The difference between these two situations — the Sunni stance after the 1982 war and Hezbollah’s blind, militant alignment with Iran — is clearly ideological. The armed wing of the Pasdaran in Lebanon and across the region is tied to its Iranian patron by a deep ideological bond. This alliance, highly unique in every respect, is nonetheless one-sided. As dictated by Wilayat al-Faqih, the Shiite group — like other Iranian proxies — was meant to serve as a frontline defense for the Mullahs’ regime in the event of a war with Israel. But the opposite occurred: beyond supplying its proxies with weapons, ammunition, lethal equipment and financial support (at the expense of its own citizens), the Islamic Republic never took concrete action to ease the military pressure on Hezbollah, Hamas or the Houthis. Instead, it directed its armed forces to carry out military operations whenever its strategic interests were at stake.
The events of the “twelve-day war,” coupled with the relentless series of almost daily raids targeting Hezbollah’s leadership and positions since last November — with no effective response — have shown that the party’s military arsenal has become ineffective and, in truth, never had a real raison d’être: it failed to genuinely defend the militia — and even less so Lebanon — and did nothing to alleviate the pressure on its regional backer.
Prime Minister Nawaf Salam rightly stressed that Hezbollah handing over its arms to the state is first and foremost a Lebanese necessity — not just an international demand.
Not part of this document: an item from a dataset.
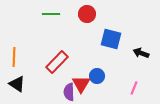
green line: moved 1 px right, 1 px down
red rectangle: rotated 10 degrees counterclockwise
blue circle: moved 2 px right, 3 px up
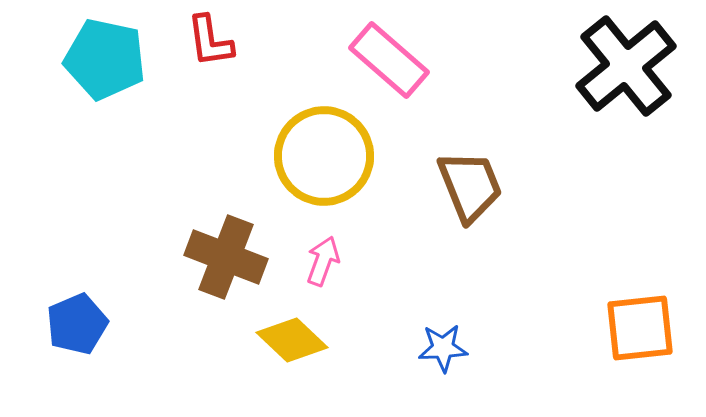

In light of the severe blows Israel has dealt to the Mullahs’ regime, it is undoubtedly high time for the Shiite party’s leadership to show exceptional political courage by breaking free from the constraints of Wilayat al-Faqih and establishing a rational relationship with Iran — one that fully acknowledges Lebanon’s paramount needs and priorities.
Such a course of action requires a “cultural revolution” among the leadership of the Shiite group and a political reorientation toward Lebanon — similar to the Sunni awakening following the Arab abandonment during the 1982 Israeli siege. Is Hezbollah’s leadership capable of such a national resurgence, one that would mean severing the umbilical cord with its ideological masters? It’s not forbidden to dream…
The leaders of the Shiite party would do well to reconsider the true meaning and weight of the phrase “quiet strength,” famously adopted by François Mitterrand during his 1981 presidential campaign. In Lebanon’s particular context, this motto implies that a well-organized party does not need to take an aggressive stance or rely on a military arsenal and war infrastructure to claim a prominent position on the local political chessboard.